Of course it’s not black and white: it’s the very fact that there are so many possible explanations of the current changes that makes pretending data supports a given explanation more than another when it doesn’t so misleading. There’s no doubt that offshoring and H1-B hiring is an important trend — as it has been since the 1990s, NAFTA etc. We don’t need this article to tell us that. The difficult question is whether AI is actually introducing a new dynamic into the situation. The article suggests it isn’t. All I’m arguing is that, whether or not the conclusion is ultimately true, the data presented does not shed light on this important question.
Correct, but we don't have that information so we have to rely on a best guess. We're not dealing with code here where everything is known exactly.
> Yet, the main question for actually measuring the (firm and investor expected) impact of AI is whether that rate of headcount growth has changed without the stock price going down.
Stock price is not necessarily a proxy for headcount either. Some companies have much lower headcounts per stock price (for example, Nvidia).
> That is, is it now proposed by management and accepted by investors that the firm will henceforth require less human labor in order to deliver on the present expected value of future free cash flow.
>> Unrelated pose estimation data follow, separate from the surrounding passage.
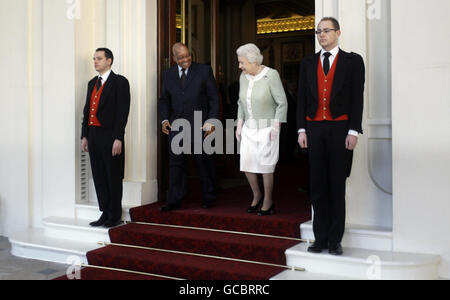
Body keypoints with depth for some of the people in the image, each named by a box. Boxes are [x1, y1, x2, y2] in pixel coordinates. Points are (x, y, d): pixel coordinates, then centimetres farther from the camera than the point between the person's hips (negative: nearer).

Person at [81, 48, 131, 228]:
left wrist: (118, 139, -18)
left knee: (113, 177, 1)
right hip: (94, 136, 7)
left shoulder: (120, 82, -5)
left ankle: (114, 216, 11)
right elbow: (87, 110, 18)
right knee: (99, 177, 10)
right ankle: (105, 213, 20)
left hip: (110, 136, -7)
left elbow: (123, 111, -12)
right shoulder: (92, 83, 17)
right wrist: (85, 136, 12)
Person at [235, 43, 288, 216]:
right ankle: (257, 195, 23)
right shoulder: (244, 77, 6)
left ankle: (268, 201, 14)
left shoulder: (271, 75, -13)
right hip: (249, 127, 6)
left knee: (265, 165, -3)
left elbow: (282, 102, -11)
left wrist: (276, 126, -15)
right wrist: (239, 124, 8)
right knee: (246, 163, 1)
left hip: (267, 127, -6)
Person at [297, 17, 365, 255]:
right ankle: (320, 238, 12)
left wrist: (353, 131, -9)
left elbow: (357, 98, -1)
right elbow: (302, 98, 11)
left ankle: (335, 240, 10)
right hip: (314, 128, 3)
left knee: (337, 185, 2)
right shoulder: (308, 63, 14)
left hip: (340, 128, -2)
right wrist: (301, 129, 3)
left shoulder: (353, 61, 5)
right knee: (317, 185, 4)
You are just talking without thinking now are you? It makes no sense. Human labor and free cash flow are probably correlated, but one isn't a proxy for the other. First you relate stock price to headcount and then you say "that is" and then you suddenly relate cash flow to headcount. Cash flow and stock price are correlated per industry, but it's also a very loose one.
> You cannot infer anything about this question from the data shown.
False. I only need to infer a tiny bit in order to falsify your extremely strong claim.
> For this, you would need to look at net hires year after year and prove that a growing percent thereof are H1-Bs.
Yes, this is something concrete that I can agree on. But how would you prove that given that we don't have access to that data?